Rivals aren’t quite snapping at its heels yet, but can Internet Explorer 8 arrest the decline of Microsoft’s browser?
The recent web browser usage statistics don't make friendly reading for Microsoft. Where once upon a time its Internet Explorer browser absolutely dominated its market, with a share of a staggering 95 per cent, it's been in gradual decline for years. And with faster-moving and less bloated competitors, most specifically Firefox, arriving in the past few years, it's been under steady and effective attack.
The numbers for February 2009, as compiled by Net Applications, see Microsoft's continued struggles with Internet Explorer brought into focus. The browser has been in decline continuously for some time, and right now, it holds 67.51 per cent of the market.
In contrast, Firefox which barely registered five years ago has grown to 21.73 per cent of the market, and it's continuing to escalate. Apple too is resurgent, with its Safari browser now accounting for eight per cent of the market, and then there's the small matter of Google Chrome too.
It's already overtaken Opera to snare itself 1.15 per cent market share. With Google expected to give Chrome a major push in the next twelve months, it's fair to say that the browser marketplace has never been tougher.
And that shifts the onus very much onto Microsoft's upcoming Internet Explorer 8, from which much is expected and hoped for. But can it turn the tide back in Microsoft's favour?
Meet number eight
Right now, Internet Explorer 8 is available in beta, and digging into the detail of IE's market share, it already accounts for 1.17 per cent of the entire browser market the most used version of Internet Explorer is 7, with 47.32 per cent share, followed by the 18.85 per cent who are still using IE6. That said, beta versions have been swimming around for a year already, so perhaps that number's not too impressive.
However, IE8 has been attracting some positive feedback.
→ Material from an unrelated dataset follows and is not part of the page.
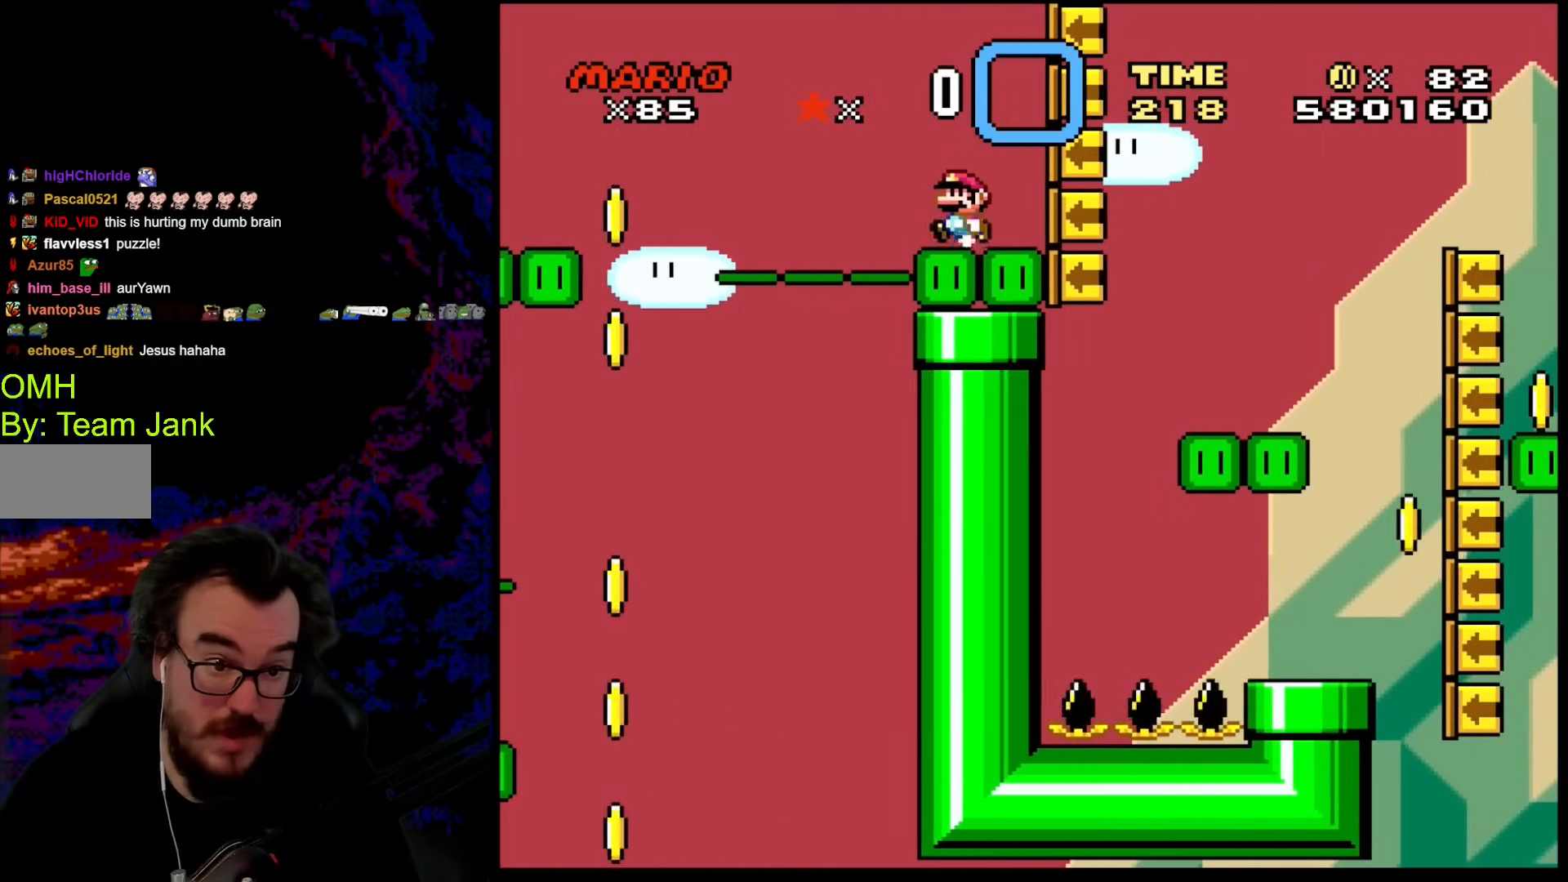
Gameplay with a controller (Nintendo layout); each line is a JSON object with the inputs held at the frame after it. "events" lists button and stick changes between this image and that frame as [ms after this image, input, new state], when the widget could be followed in between. Not read: L3 R3.
{"buttons": ["A", "X"], "events": []}
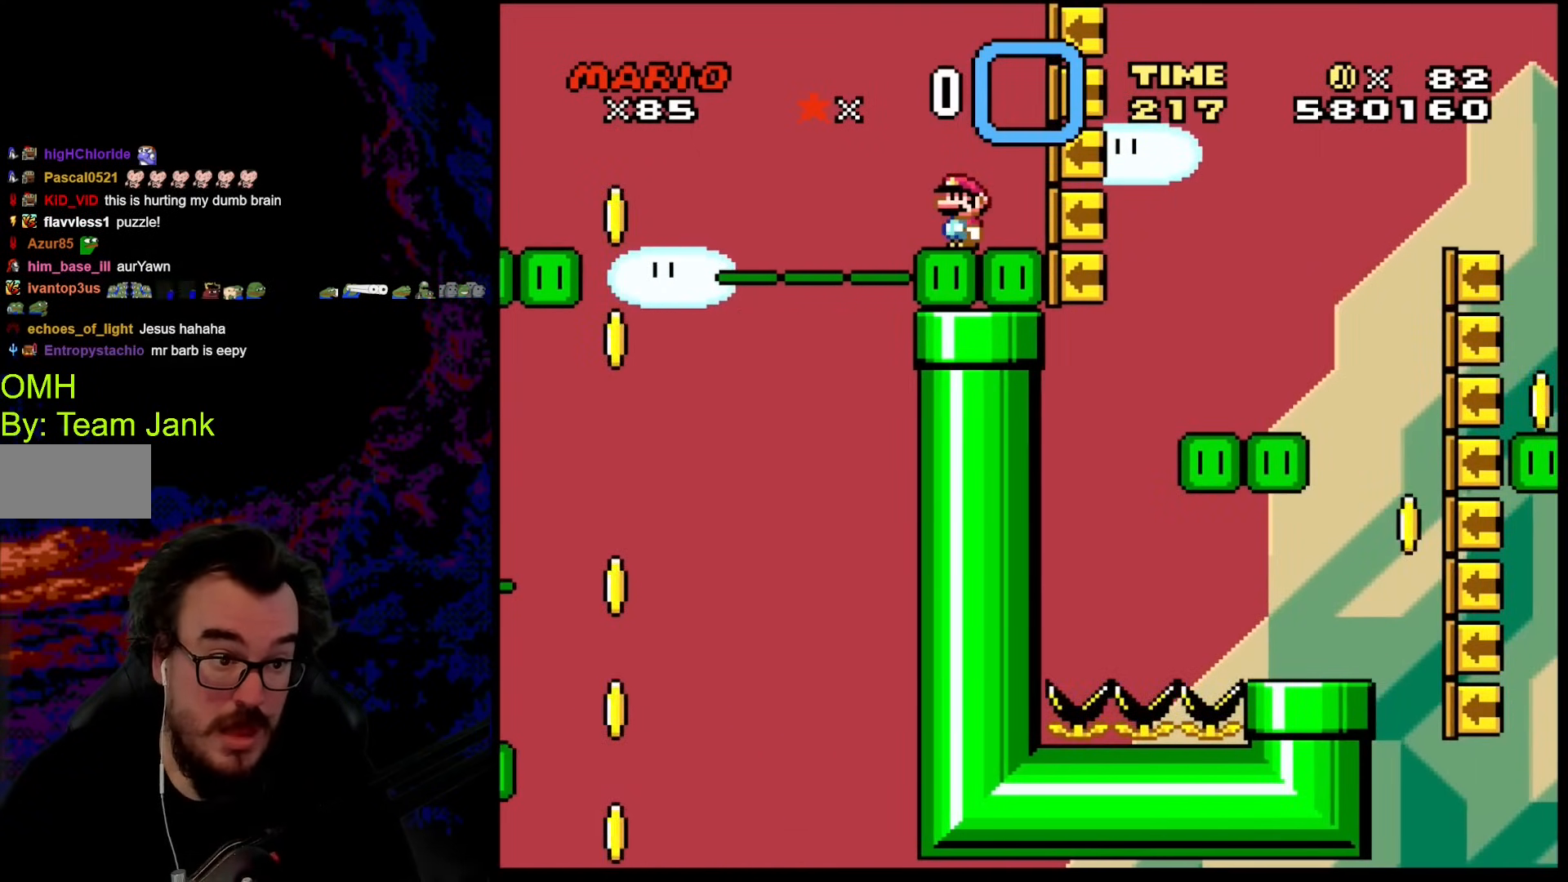
{"buttons": ["Y"], "events": [[102, "A", "up"], [461, "X", "up"], [512, "Y", "down"]]}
Certainly the early reviews of the beta were complementary, and Microsoft's move towards standards-compliance is both welcome and long overdue.
For too long, the firm has been able to get away with bending standards to suit its own product, so dominant was it in the marketplace. Thus, rivals got a browbeating for seemingly being incompatible with certain web pages, when it was actually Microsoft in the wrong.
Ironically, it's Microsoft that's on the receiving end of that now, but its about-turn shouldn't be sneered at. Backwards-compatibility is inevitably going to be a crucial part of Internet Explorer 8 to the point where a specific feature to render IE7 pages is being built into it and once over this current hurdle, web developers the world over will be able to cater for one set of standards alone. That has to be a good thing.
Yet despite this, and the generally warmly-received feature set of Internet Explorer 8, there's still a problem that's hampered the latest iteration of Microsoft's browser. And that's time.
The first betas of IE8 got positive reviews last year because they were implementing new ideas, were loading pages in some cases faster than their rivals, and were dealing with Flash content well something that browsers struggle with most of all, it seems.